La publicité politisée s’appuie sur le discours d’information objectivé par les pratiques journalistiques de la société. En l’occurrence, l’opposition à la politique controversée de Trump est largement relayée dans les journaux du monde entier. Défendre « ce en quoi les marques croient » correspond à une stratégie de communication qui reflète l’état d’esprit d’une partie de la société. Pour Patrick Charaudeau, professeur à l’Université Paris XIII et chercheur au CNRS, tous ces savoirs qui constituent la source des références faites dans la publicité, correspondent à une « représentation rationalisée sur l’existence des êtres et des phénomènes sensibles du monde ». Ce type de discours s’apparente aussi à un discours politique dans la promesse d’un bien-être prochain, l’idée d’une cause commune, où le pouvoir d’achat remplace le vote. Il rompt en outre, avec la vision d’un discours publicitaire déconnecté de la société.

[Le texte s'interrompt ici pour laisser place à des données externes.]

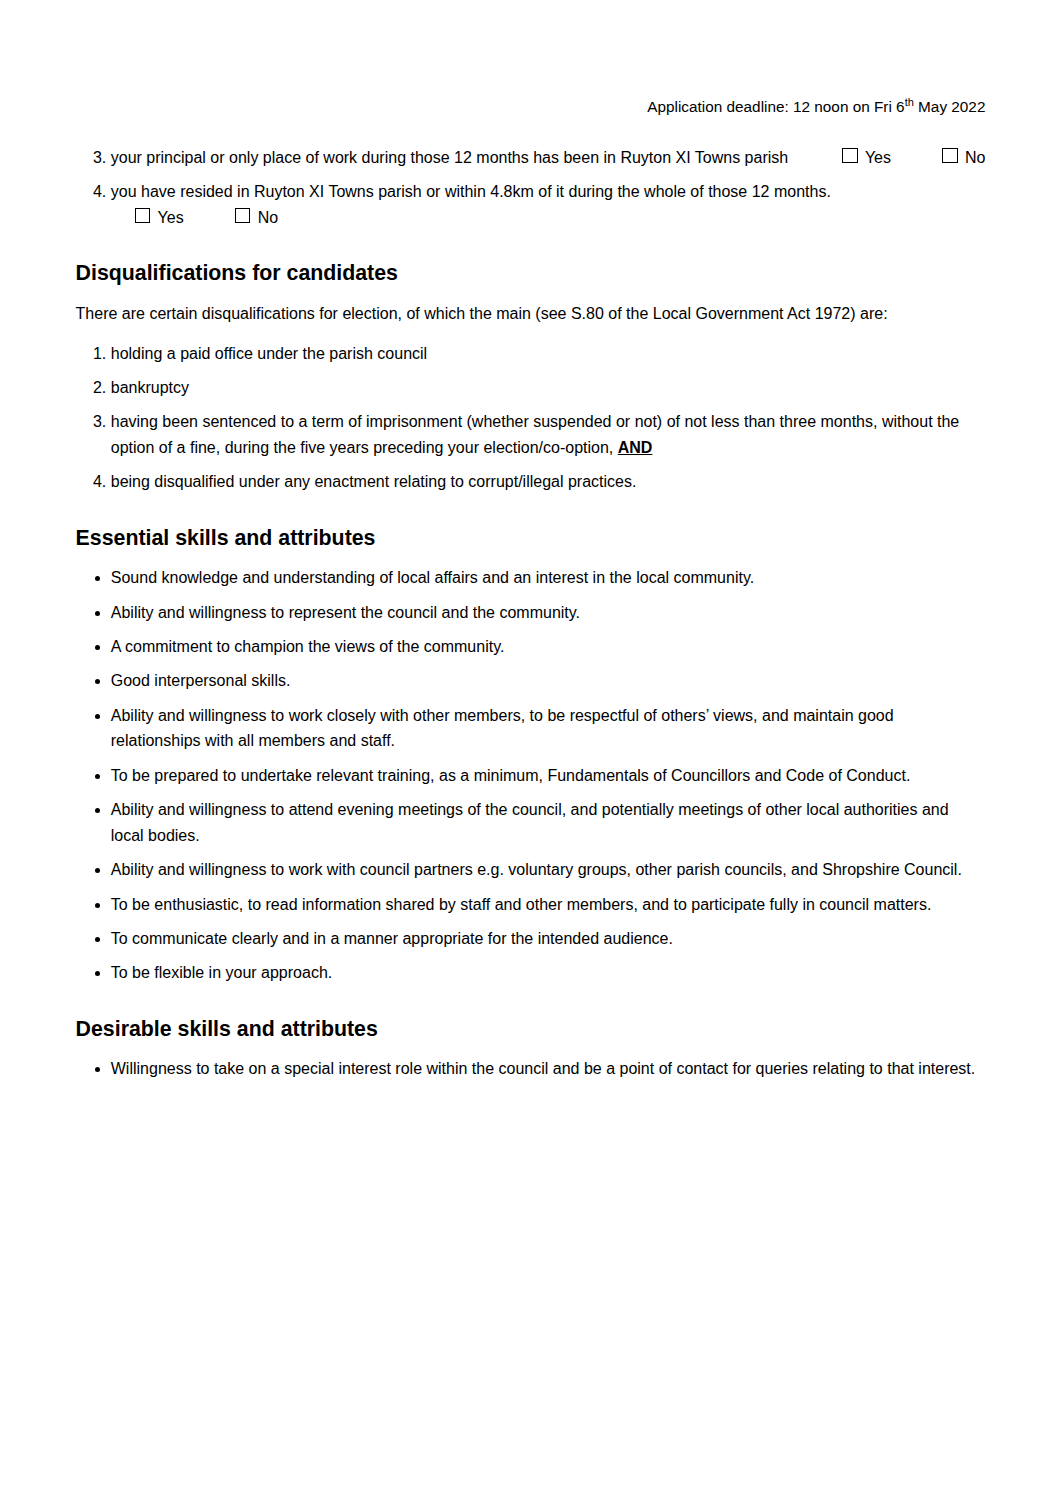Application deadline: 12 noon on Fri 6th May 2022
your principal or only place of work during those 12 months has been in Ruyton XI Towns parish Yes No
you have resided in Ruyton XI Towns parish or within 4.8km of it during the whole of those 12 months. Yes No
Disqualifications for candidates
There are certain disqualifications for election, of which the main (see S.80 of the Local Government Act 1972) are:
holding a paid office under the parish council
bankruptcy
having been sentenced to a term of imprisonment (whether suspended or not) of not less than three months, without the option of a fine, during the five years preceding your election/co-option, AND
being disqualified under any enactment relating to corrupt/illegal practices.
Essential skills and attributes
Sound knowledge and understanding of local affairs and an interest in the local community.
Ability and willingness to represent the council and the community.
A commitment to champion the views of the community.
Good interpersonal skills.
Ability and willingness to work closely with other members, to be respectful of others’ views, and maintain good relationships with all members and staff.
To be prepared to undertake relevant training, as a minimum, Fundamentals of Councillors and Code of Conduct.
Ability and willingness to attend evening meetings of the council, and potentially meetings of other local authorities and local bodies.
Ability and willingness to work with council partners e.g. voluntary groups, other parish councils, and Shropshire Council.
To be enthusiastic, to read information shared by staff and other members, and to participate fully in council matters.
To communicate clearly and in a manner appropriate for the intended audience.
To be flexible in your approach.
Desirable skills and attributes
Willingness to take on a special interest role within the council and be a point of contact for queries relating to that interest.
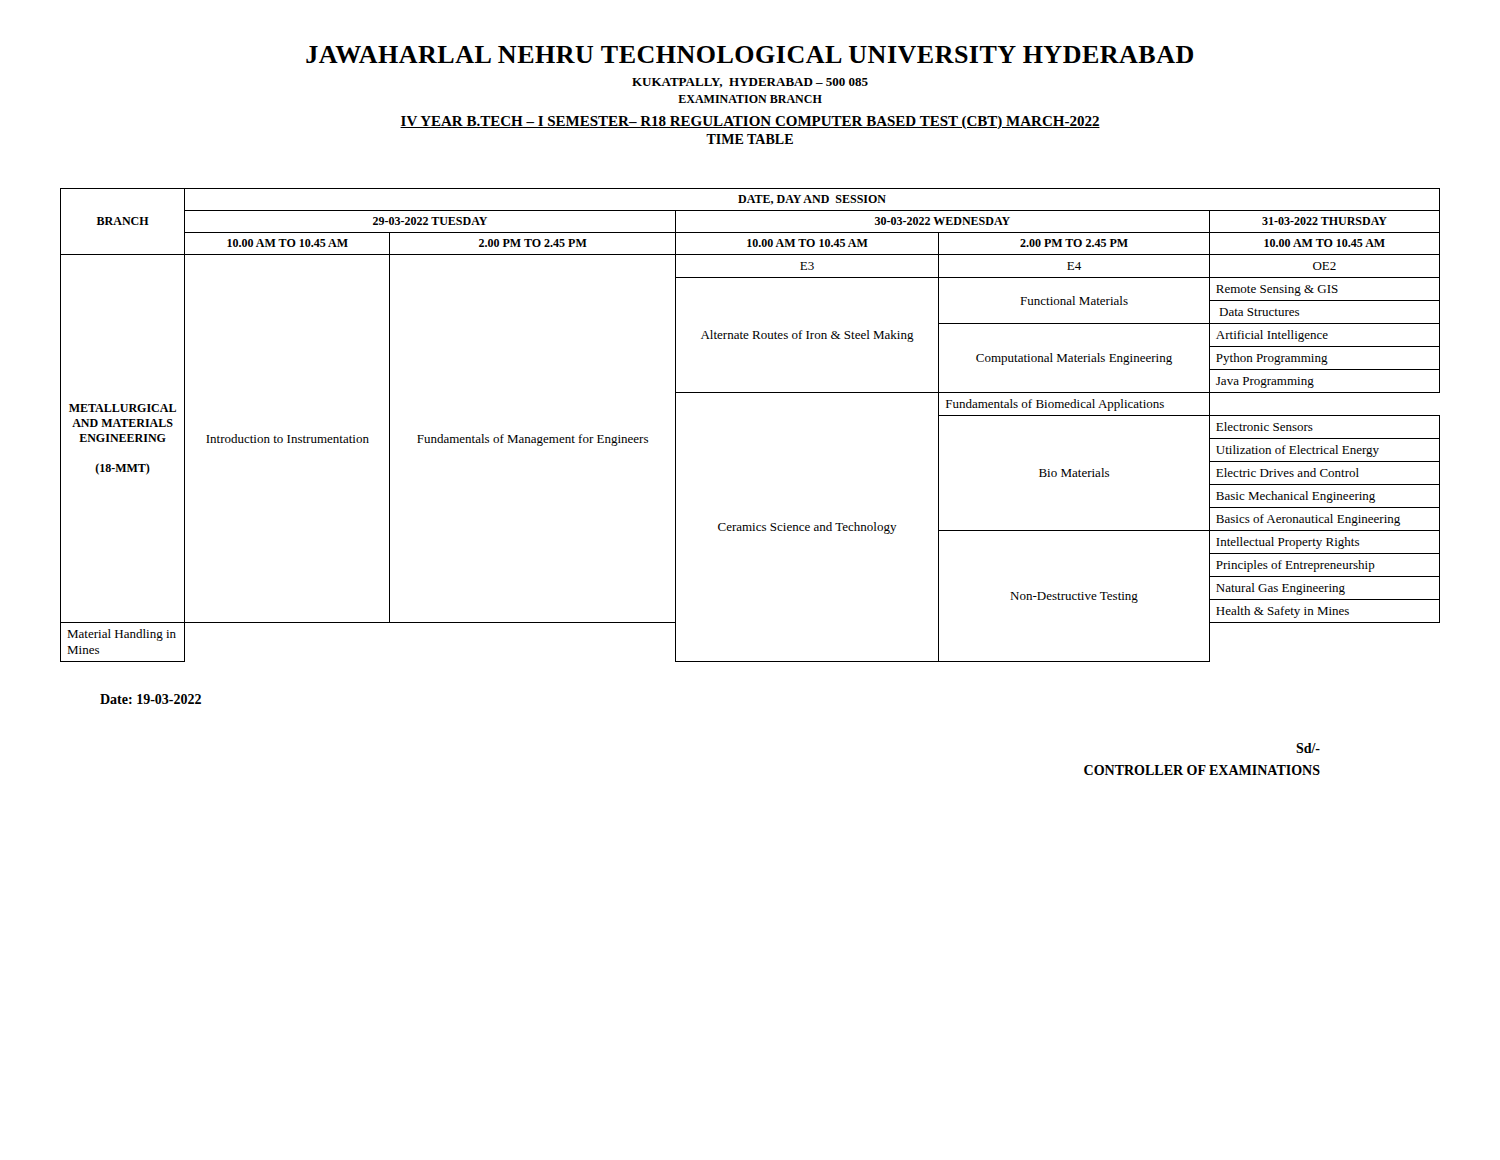JAWAHARLAL NEHRU TECHNOLOGICAL UNIVERSITY HYDERABAD
KUKATPALLY, HYDERABAD – 500 085
EXAMINATION BRANCH
IV YEAR B.TECH – I SEMESTER– R18 REGULATION COMPUTER BASED TEST (CBT) MARCH-2022
TIME TABLE
| BRANCH | DATE, DAY AND SESSION |
| --- | --- |
| 29-03-2022 TUESDAY | 30-03-2022 WEDNESDAY | 31-03-2022 THURSDAY |
| 10.00 AM TO 10.45 AM | 2.00 PM TO 2.45 PM | 10.00 AM TO 10.45 AM | 2.00 PM TO 2.45 PM | 10.00 AM TO 10.45 AM |
| METALLURGICAL AND MATERIALS ENGINEERING (18-MMT) | Introduction to Instrumentation | Fundamentals of Management for Engineers | E3 | E4 | OE2 |
| Alternate Routes of Iron & Steel Making | Functional Materials | Remote Sensing & GIS |
| Data Structures |
| Computational Materials Engineering | Artificial Intelligence |
| Python Programming |
| Java Programming |
| Ceramics Science and Technology | Fundamentals of Biomedical Applications |
| Bio Materials | Electronic Sensors |
| Utilization of Electrical Energy |
| Electric Drives and Control |
| Basic Mechanical Engineering |
| Basics of Aeronautical Engineering |
| Non-Destructive Testing | Intellectual Property Rights |
| Principles of Entrepreneurship |
| Natural Gas Engineering |
| Health & Safety in Mines |
| Material Handling in Mines |
Date: 19-03-2022
Sd/-
CONTROLLER OF EXAMINATIONS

Le show de Lady Gaga, une référence cachée aux scandales de Trump père?

Le spectacle de Lady Gaga avait tout ce qu’on attendait de la mi-temps du Superbowl. La scène montée en un temps record donnait l’impression d’être en plein milieu d’un de ses concerts. La chanteuse a toujours revendiqué son soutien à la communauté LGBT et son opposition à Donald Trump. Ainsi, beaucoup espéraient quelques mots à ce sujet durant son spectacle. Mais, comme elle l’avait annoncé, aucune allusion directe au Président n’a été faite, à part peut-être le jet de micro à la fin du concert, rappelant celui de Barack Obama lors de son dernier discours.

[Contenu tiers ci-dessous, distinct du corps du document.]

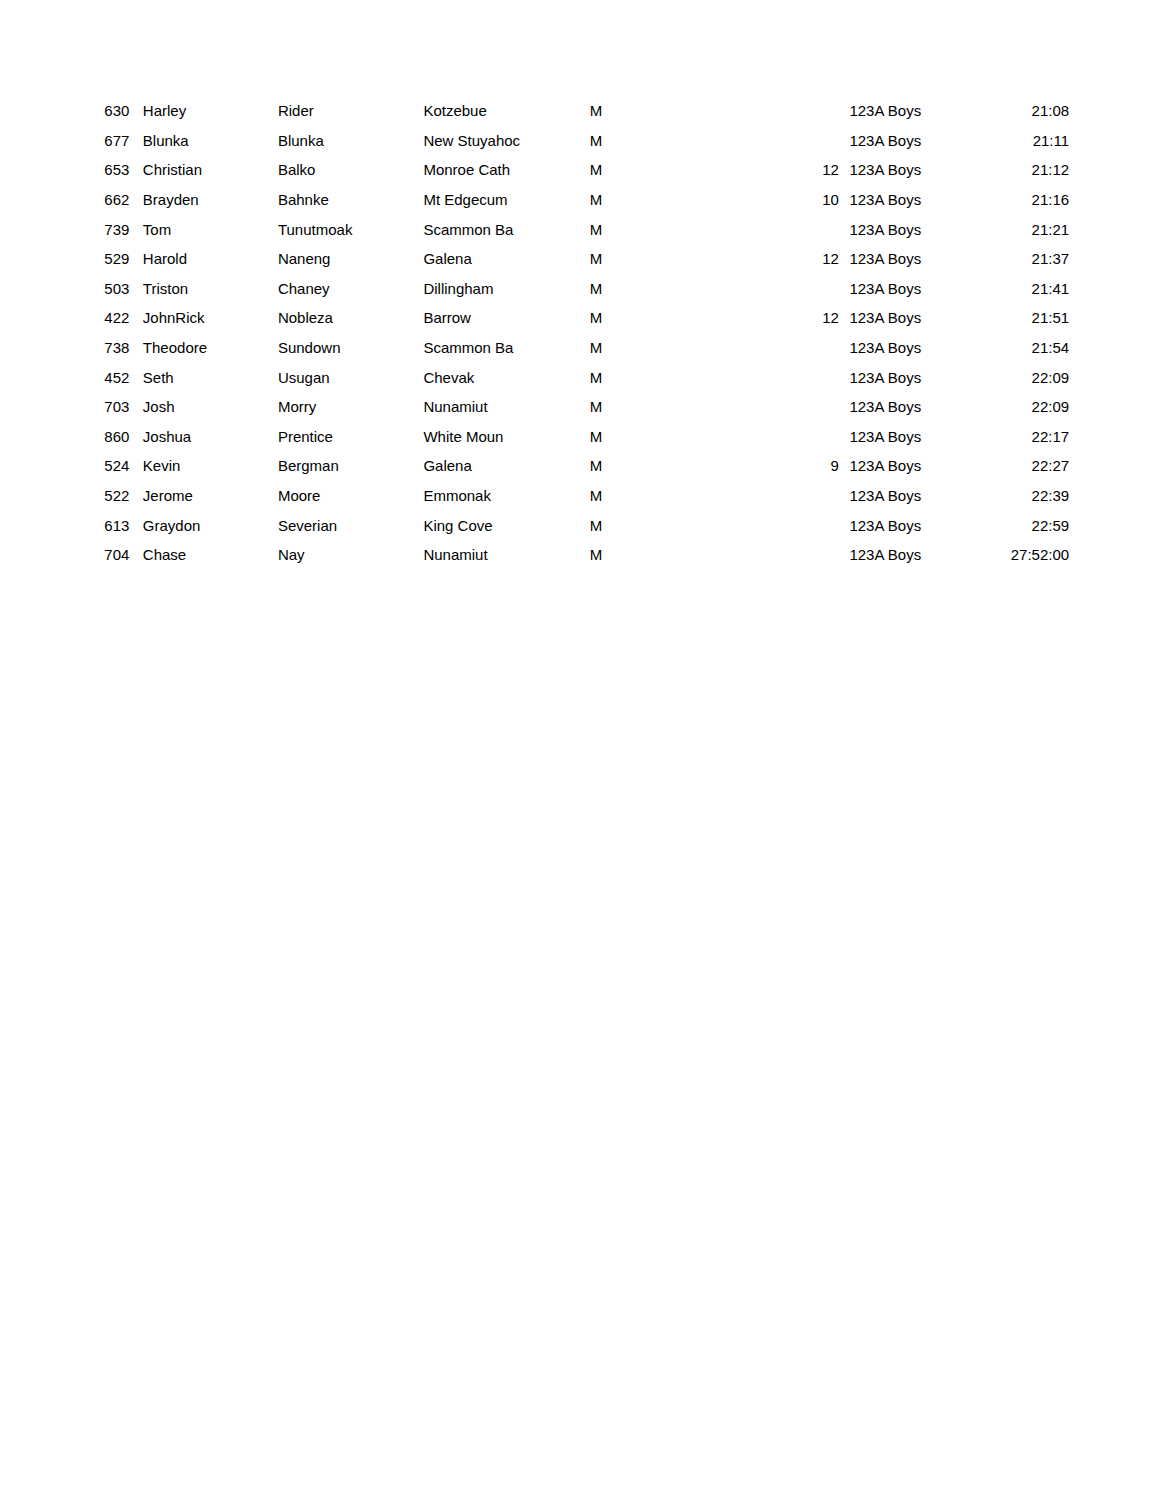| 630 | Harley | Rider | Kotzebue | M | | | 123A Boys | 21:08 |
| 677 | Blunka | Blunka | New Stuyahoc | M | | | 123A Boys | 21:11 |
| 653 | Christian | Balko | Monroe Cath | M | | 12 | 123A Boys | 21:12 |
| 662 | Brayden | Bahnke | Mt Edgecum | M | | 10 | 123A Boys | 21:16 |
| 739 | Tom | Tunutmoak | Scammon Ba | M | | | 123A Boys | 21:21 |
| 529 | Harold | Naneng | Galena | M | | 12 | 123A Boys | 21:37 |
| 503 | Triston | Chaney | Dillingham | M | | | 123A Boys | 21:41 |
| 422 | JohnRick | Nobleza | Barrow | M | | 12 | 123A Boys | 21:51 |
| 738 | Theodore | Sundown | Scammon Ba | M | | | 123A Boys | 21:54 |
| 452 | Seth | Usugan | Chevak | M | | | 123A Boys | 22:09 |
| 703 | Josh | Morry | Nunamiut | M | | | 123A Boys | 22:09 |
| 860 | Joshua | Prentice | White Moun | M | | | 123A Boys | 22:17 |
| 524 | Kevin | Bergman | Galena | M | | 9 | 123A Boys | 22:27 |
| 522 | Jerome | Moore | Emmonak | M | | | 123A Boys | 22:39 |
| 613 | Graydon | Severian | King Cove | M | | | 123A Boys | 22:59 |
| 704 | Chase | Nay | Nunamiut | M | | | 123A Boys | 27:52:00 |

Cependant au début du spectacle, la chanteuse a entonné This is your land de Woody Guthrie. Cette chanson de protestation est extrêmement connue aux États-Unis, elle a été chantée par Bruce Springsteen à la cérémonie d’investiture de Barack Oabama. Mais ce que peu savent, c’est que l’auteur lui-même était un opposant à Trump … père.

Écrite dans les années 30, This is your land ne paraît qu’en 1951. Elle a été raccourcie et les vers politisés ont disparu pour plaire au plus grand nombre. Il aura fallu attendre jusqu’en 1997 pour découvrir le reste de la chanson. Les paroles sont en effet, une critique du système américain qui laisse, comme l’a connu Guthrie lorsqu’il écrivait cette chanson, des personnes dans la faim et dans la pauvreté.

Mais c’est dans un autre texte de 1950 que Guthrie critique ouvertement la Trump Organization, alors dirigée par Fred Trump, le père de Donald. Après la guerre, la crise immobilière a laissé des milliers de personnes sans logement. Fred Trump a profité de cette opportunité pour développer un parc immobilier en signant des contrats publics avec la Federal Housing Administration.

Guthrie a habité pendant deux ans à Beach Heaven, un parc de logement de la Trump Organization, à Brooklyn. Dans sa chanson I ain’t go home, aussi appelée Old Man Trump, il dénonce deux choses : la discrimination raciale de Beach Heaven, qui n’accepte pas les Noirs, mais aussi des loyers aux prix exorbitants en nommant directement Fred Trump comme responsable.

« Beach Haven ain’t my home!

I just cain’t pay this rent! »

« Beach Haven looks like heaven Where no black ones come to roam!

No, no, no! Old Man Trump! »

En 1954, la Trump Organization est effectivement accusée de fraude de 4 millions de dollars au gouvernement américain suite à une sur-évaluation des loyers. Entre 1973 et 1978, le département des Droit Civils l’accusera également de discrimination raciale. Les dossiers ont établi qu’une politique de discrimination raciale était menée, visant à réduire la population noire dans les logements.

En interprétant une de ses chansons, la voix de Lady Gaga se lie indéniablement à celle de Guthrie. Ainsi, tout en subtilité, elle redonne vie à l’esprit contestataire de Guthrie, ainsi qu’à son opposition à Trump. Elle n’embarrasse pas le sponsor du spectacle, Pepsi, par des remarques directes. Non, elle retourne ce géant de la culture américaine contre celui qui, en remettant en cause l’immigration, qui est un des fondements de cette société cosmopolite, tente de la détruire.